- [BLOCCO DI TESTO]
*****

Al rapper milanese tocca un pomeriggio assolatissimo e poco frequentato, ma nonostante ciò riesce ad infuocare il pubblico (in maggioranza italiano) che si è assiepato sotto palco da un bel po’. “Ouverture”, “Molotov”, “Bugia”, boom! Lazza attacca a bomba, fregandosene dell’etichetta e non proferendo neanche una parola in inglese (Italians do it better, ao!)
L’elettricità è nell’aria e Jacopo la asseconda aumentando i battiti del suo live, sciorinando a poco a poco quasi tutto l’album “Sirio”, caso discografico dell’anno scorso e turning point della carriera del rapper.
All’aumento dei bmp aumenta la percentuale di pubblico straniero, che si lascia coinvolgere nella chiusura esplosiva con “Piove”, “Uscito di galera”, la riuscitissima “Cenere” e l’incazzata “Ferrari RMX”. Non era un headliner ma la sua porca figura in un super palco internazionale l’ha fatta eccome.
Finita la scaletta la voglia di scoprire posti ancora inesplorati è enorme, ma il tempo corre e facciamo in tempo giusto a sentire con la coda dell’orecchio il live delle The Aces (che a me ricordavano terribilmente The Coors) e di guardare uno spettacolo di equilibrismo indiano al Global Village che è già tempo di un altro spettacolo incredibile, è tempo di Ella Marija Lani Yelich-O’ Connor from Auckland, in arte Lorde.
Lorde è avanguardia pura. È un viaggio psichedelico senza ausili chimici, una prospettiva a-temporale dove i suoni asciutti si fondono respiri e silenzi. Un’esperienza di mistero mai così esplicità. È vita, è amore.
Ed è una setlist da paura, che parte con la mega hit “Royal” e si conclude con la altrettanto super “Green Light”. E in mezzo un decennio di evoluzione artistica, culminato nell’ultima opera “Solar Power” presentata in questo concerto con la titletrack e con “The Path”. Un viaggio di crescita e di ribellione, che l’ha vista contrapporsi a discografici e major e riappropriarsi della propria autenticità artistica.
Sul palco Lorde sembra una veterana: gioca col pubblico come una stand-up comedian navigata, si lascia andare a momenti introspettivi di riflessione e di silenzio. Per poi spaccare tutto con perle come “Liability” e “Homemade Dynamite”, chiudendo con “Ribs” e con “Green Light”, cantata a sorpresa con Caroline Polachek. Chiamate big farma perché la cura al dolore probabilmente è questa, visto che finito il concerto mi sento arzillo come un giovinotto.
Giusto il tempo di mangiare qualcosa e di cominciare il giro dei cocktail che attacca Macklemore, sempre sul Main Stage. Il rapper di Seattle non è tra i miei ascolti preferiti, ma un headliner non si disdegna mai e lo ascoltiamo con piacere rimanendo in disparte a recuperare energie.

*****

- [I DATI]
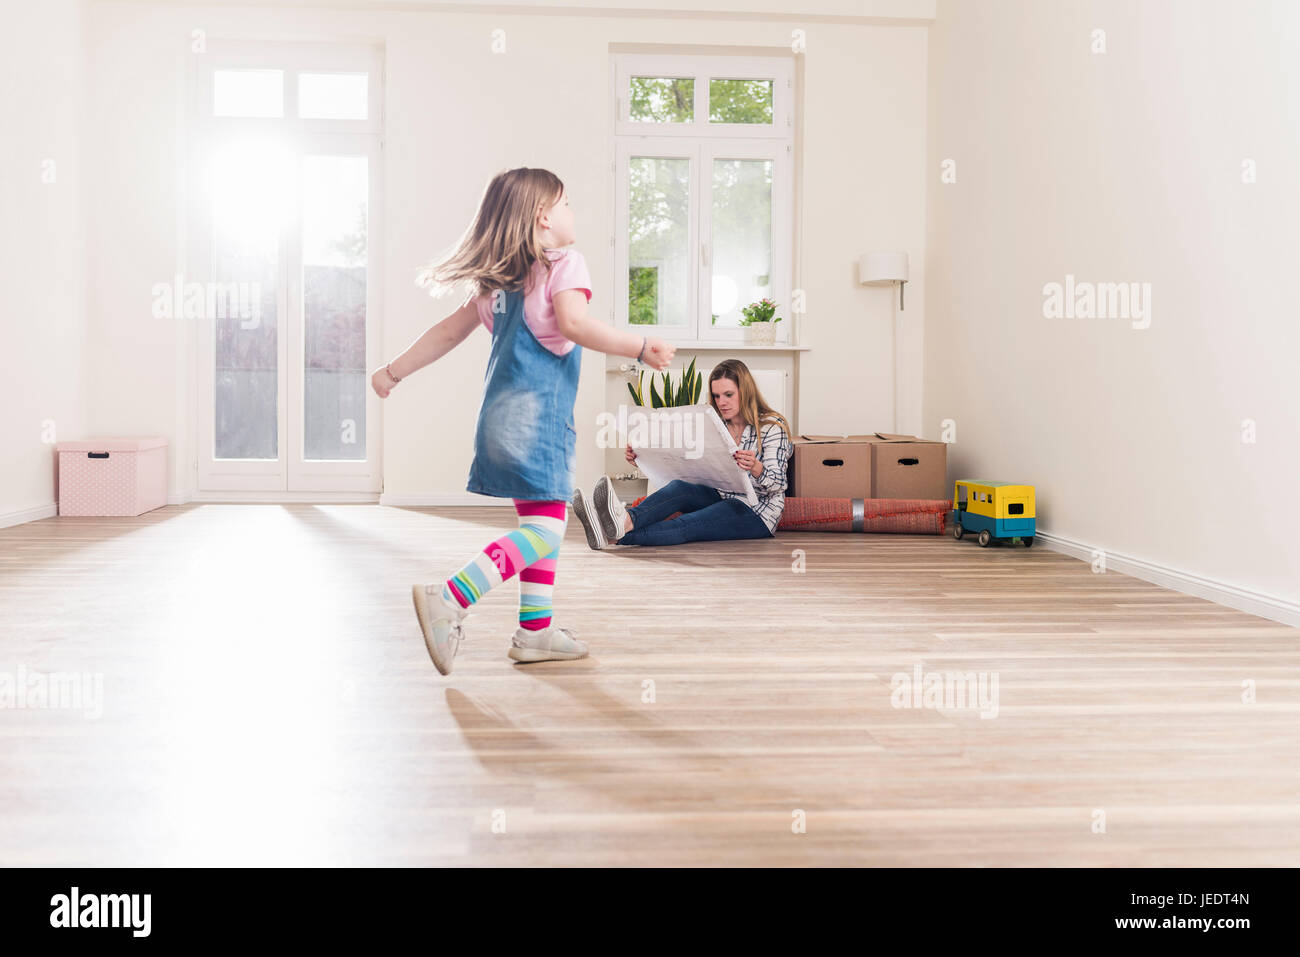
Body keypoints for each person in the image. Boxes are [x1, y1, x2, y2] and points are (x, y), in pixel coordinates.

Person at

*****

- [LAVORO RICHIESTO] Cita parola per parola il passo del blocco di testo che comincia con le parole "Ed è una setlist" e si ferma dopo le parole "propria autenticità artistica.". I dati non hanno alcun legame con il blocco di testo.

- [SPAZIO RISPOSTA]
Ed è una setlist da paura, che parte con la mega hit “Royal” e si conclude con la altrettanto super “Green Light”. E in mezzo un decennio di evoluzione artistica, culminato nell’ultima opera “Solar Power” presentata in questo concerto con la titletrack e con “The Path”. Un viaggio di crescita e di ribellione, che l’ha vista contrapporsi a discografici e major e riappropriarsi della propria autenticità artistica.